[Dataset records Boundary: Start]
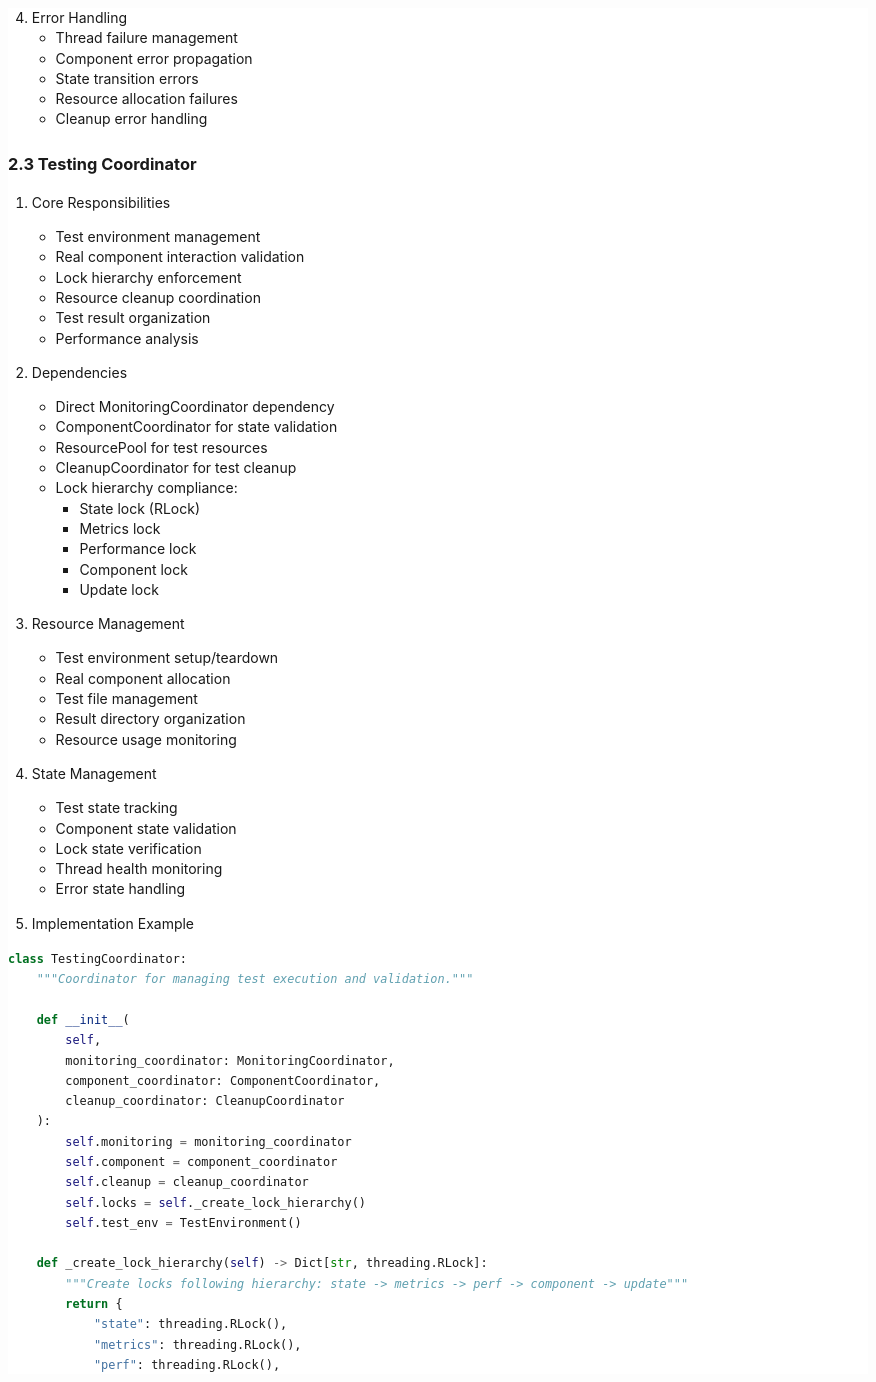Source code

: 4. Error Handling
   - Thread failure management
   - Component error propagation
   - State transition errors
   - Resource allocation failures
   - Cleanup error handling

### 2.3 Testing Coordinator
1. Core Responsibilities
   - Test environment management
   - Real component interaction validation
   - Lock hierarchy enforcement
   - Resource cleanup coordination
   - Test result organization
   - Performance analysis

2. Dependencies
   - Direct MonitoringCoordinator dependency
   - ComponentCoordinator for state validation
   - ResourcePool for test resources
   - CleanupCoordinator for test cleanup
   - Lock hierarchy compliance:
     * State lock (RLock)
     * Metrics lock
     * Performance lock
     * Component lock
     * Update lock

3. Resource Management
   - Test environment setup/teardown
   - Real component allocation
   - Test file management
   - Result directory organization
   - Resource usage monitoring

4. State Management
   - Test state tracking
   - Component state validation
   - Lock state verification
   - Thread health monitoring
   - Error state handling

5. Implementation Example
```python
class TestingCoordinator:
    """Coordinator for managing test execution and validation."""
    
    def __init__(
        self,
        monitoring_coordinator: MonitoringCoordinator,
        component_coordinator: ComponentCoordinator,
        cleanup_coordinator: CleanupCoordinator
    ):
        self.monitoring = monitoring_coordinator
        self.component = component_coordinator
        self.cleanup = cleanup_coordinator
        self.locks = self._create_lock_hierarchy()
        self.test_env = TestEnvironment()
        
    def _create_lock_hierarchy(self) -> Dict[str, threading.RLock]:
        """Create locks following hierarchy: state -> metrics -> perf -> component -> update"""
        return {
            "state": threading.RLock(),
            "metrics": threading.RLock(),
            "perf": threading.RLock(),
```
[Dataset records Boundary: End]
## What is required
None of the pictures should be copied, but every record above must be returned exactly.

## Reply to the task
Source code

: 4. Error Handling
   - Thread failure management
   - Component error propagation
   - State transition errors
   - Resource allocation failures
   - Cleanup error handling

### 2.3 Testing Coordinator
1. Core Responsibilities
   - Test environment management
   - Real component interaction validation
   - Lock hierarchy enforcement
   - Resource cleanup coordination
   - Test result organization
   - Performance analysis

2. Dependencies
   - Direct MonitoringCoordinator dependency
   - ComponentCoordinator for state validation
   - ResourcePool for test resources
   - CleanupCoordinator for test cleanup
   - Lock hierarchy compliance:
     * State lock (RLock)
     * Metrics lock
     * Performance lock
     * Component lock
     * Update lock

3. Resource Management
   - Test environment setup/teardown
   - Real component allocation
   - Test file management
   - Result directory organization
   - Resource usage monitoring

4. State Management
   - Test state tracking
   - Component state validation
   - Lock state verification
   - Thread health monitoring
   - Error state handling

5. Implementation Example
```python
class TestingCoordinator:
    """Coordinator for managing test execution and validation."""
    
    def __init__(
        self,
        monitoring_coordinator: MonitoringCoordinator,
        component_coordinator: ComponentCoordinator,
        cleanup_coordinator: CleanupCoordinator
    ):
        self.monitoring = monitoring_coordinator
        self.component = component_coordinator
        self.cleanup = cleanup_coordinator
        self.locks = self._create_lock_hierarchy()
        self.test_env = TestEnvironment()
        
    def _create_lock_hierarchy(self) -> Dict[str, threading.RLock]:
        """Create locks following hierarchy: state -> metrics -> perf -> component -> update"""
        return {
            "state": threading.RLock(),
            "metrics": threading.RLock(),
            "perf": threading.RLock(),
```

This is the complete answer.